Ольма. Стать живым - страница 26
Упан опасливо обогнул распластанного на земле Ольму и медленно пошел по тропинке вперед, сторожко прислушиваясь к шуршанию за спиной. Ольма не отставал. Да и как он мог отстать, если мальчишка нарочно замедлял шаг, чтоб увечному было сподручно двигаться за ним.
Тропинка вилась, что твоя нитка, запутанная игривым котенком. Петли тропинки огибали старые низины, толстые узловатые деревья, вились вдоль узкого и быстрого ручья, что катился к такой же извилистой Меже. Упан понурив голову шагал впереди всем своим видом показывая раскаянье за свой неуместный смех. Но на самом деле он слушал чащу и будто растворялся в окружающем лесу. Трепетные ноздри ловили запахи зверей, и крупных, и мелких, даже тех, кто копошился в лиственной густой подстилке, что укутывала землю вдоль вытоптанной тропинки. Чуткие уши наполнились дыханием леса, где, словно в тканном полотне переплетались яркие трели лесных пичуг. Упан шагал вразвалочку, тяжело, но при этом не издавал ни звука, не шуршал травой, не звенел ножом, что висел у пояса. Даже дыхания его не было слышно. На мгновение Ольма даже тряхнул головой, мнилось, что коренастая Упанов образ ему только чудится, и он ползет один по мрачному лесу на кой-то ляд… Но нет, Упан приостановился, зыркнул через плечо угольками глаз и спросил:
– Ты, чего застыл-то? Назад вертать что ль? Забыл чего, али, наоборот, вспомнил?
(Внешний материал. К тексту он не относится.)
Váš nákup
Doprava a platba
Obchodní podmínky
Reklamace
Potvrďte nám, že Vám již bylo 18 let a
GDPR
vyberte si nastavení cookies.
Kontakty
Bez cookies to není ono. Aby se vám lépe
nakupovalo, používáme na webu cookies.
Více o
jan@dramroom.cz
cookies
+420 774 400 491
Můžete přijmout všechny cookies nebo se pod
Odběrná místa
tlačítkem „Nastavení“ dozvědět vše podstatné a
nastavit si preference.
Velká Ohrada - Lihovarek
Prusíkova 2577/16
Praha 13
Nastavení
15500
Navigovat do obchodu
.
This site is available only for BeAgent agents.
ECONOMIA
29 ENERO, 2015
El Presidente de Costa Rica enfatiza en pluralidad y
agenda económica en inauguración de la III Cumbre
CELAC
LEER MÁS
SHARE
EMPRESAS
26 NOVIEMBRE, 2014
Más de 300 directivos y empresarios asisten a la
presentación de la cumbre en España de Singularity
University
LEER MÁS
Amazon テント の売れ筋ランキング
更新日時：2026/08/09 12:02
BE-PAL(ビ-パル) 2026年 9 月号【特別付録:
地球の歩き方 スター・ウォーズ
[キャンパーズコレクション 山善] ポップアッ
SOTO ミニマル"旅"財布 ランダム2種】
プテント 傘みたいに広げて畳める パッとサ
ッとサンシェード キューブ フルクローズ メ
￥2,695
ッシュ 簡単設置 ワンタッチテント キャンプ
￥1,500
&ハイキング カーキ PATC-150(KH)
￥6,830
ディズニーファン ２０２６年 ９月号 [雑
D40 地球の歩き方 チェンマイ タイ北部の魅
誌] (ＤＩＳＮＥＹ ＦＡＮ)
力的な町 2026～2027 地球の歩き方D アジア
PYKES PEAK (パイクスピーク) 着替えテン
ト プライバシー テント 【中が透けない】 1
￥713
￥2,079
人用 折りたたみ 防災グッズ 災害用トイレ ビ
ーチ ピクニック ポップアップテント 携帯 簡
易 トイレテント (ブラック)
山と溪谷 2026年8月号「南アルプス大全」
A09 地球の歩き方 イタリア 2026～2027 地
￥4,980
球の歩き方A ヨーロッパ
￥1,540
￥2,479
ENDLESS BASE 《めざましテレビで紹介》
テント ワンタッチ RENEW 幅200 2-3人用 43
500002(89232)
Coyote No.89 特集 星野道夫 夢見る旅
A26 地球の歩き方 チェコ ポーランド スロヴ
– Уф, настоящий! – выдохнул Ольма, – я ужо подумал, что чудишься мне и сплю я, а ты юмыл.
– С чегой-то я юмыл-то? – с хитрецой в глазах хмыкнул мальчишка. – Совсем даже не юмыл, не тень, не призрак, уж не призрачнее тебя. Ты, вона, скоро как тритон мартовский во льду совсем прозрачный станешь, только узоры на пузике остануться.
– Какие узоры на пузике? – удивленно промолвил Ольма и сделал попытку заглянуть под себя. – Тьфу, ты, стервец малолетний! Какие узоры?! – Почти взревел калека, да так раскатисто получилось, почти как год назад, когда на злополучной охоте в ответ на медвежье рычание Ольма заорал во всю глотку.
– Ну, вот, а говорил сил нет. Вона, как похрюкиваешь, что секач матерый, правда, щетины на холке, да копыт не хватает, а так – вылитый кабанище, я такого аккурат у старого дуба видел… – как ни в чем не бывало продолжил Упан и, повернувшись на крепких пятках, зашагал дальше, прочь от возмущенно разевающего рот Ольмы. Увечному охотнику хотелось вскочить на ноги, да догнать парнишку, да надрать тому уши за зубоскальство. И он почти воздвиг свое тело на вытянутых руках, опираясь на крепкие ладони и немощные чресла, но вовремя вспомнил, что ноги не держат и тяжело повалился на слежавшийся слой высохших прошлогодних листьев.
Немного полежав, и пофыркав от злости и на несносного мальчишку, и на свою обезноженность, он всё-таки двинулся вслед за уже почти скрывшимся за очередным поворотом тропинки Упаном. Упан же, услышав вновь шуршание травы, только довольно ухмыльнулся.
Чаща резко закончилась сумрачной поляной, и тропинка выкатилась на темную, засыпанную сухой хвоей, песчаную проплешину, окруженную подлеском из молодых прозрачных елочек. Ярко-зеленые ветки которых пестрели разноцветными лоскутками и обрывками пряжи, а иногда даже пушистыми комочками кудели. Посередине поляны блестел водяной глаз, обложенный вкруг старыми замшелыми камнями, вода в колодце была черная, без единого листочка и соринки, будто глянцевая лужа черной смолы. Неподалеку покоился наполовину вросший в землю продолговатый камень, напоминающий чьё-то огромное ложе. Даже сверху него было углубление, аккурат по человеческой фигуре. Ольма вспомнил, что еще отец рассказывал про это место – что ежели хочешь увидеть свое будущее, иль выздороветь от тяжелой болезни, то должен ночь провести на каменном ложе и тогда тебе все откроется и все лихоманки исчезнут.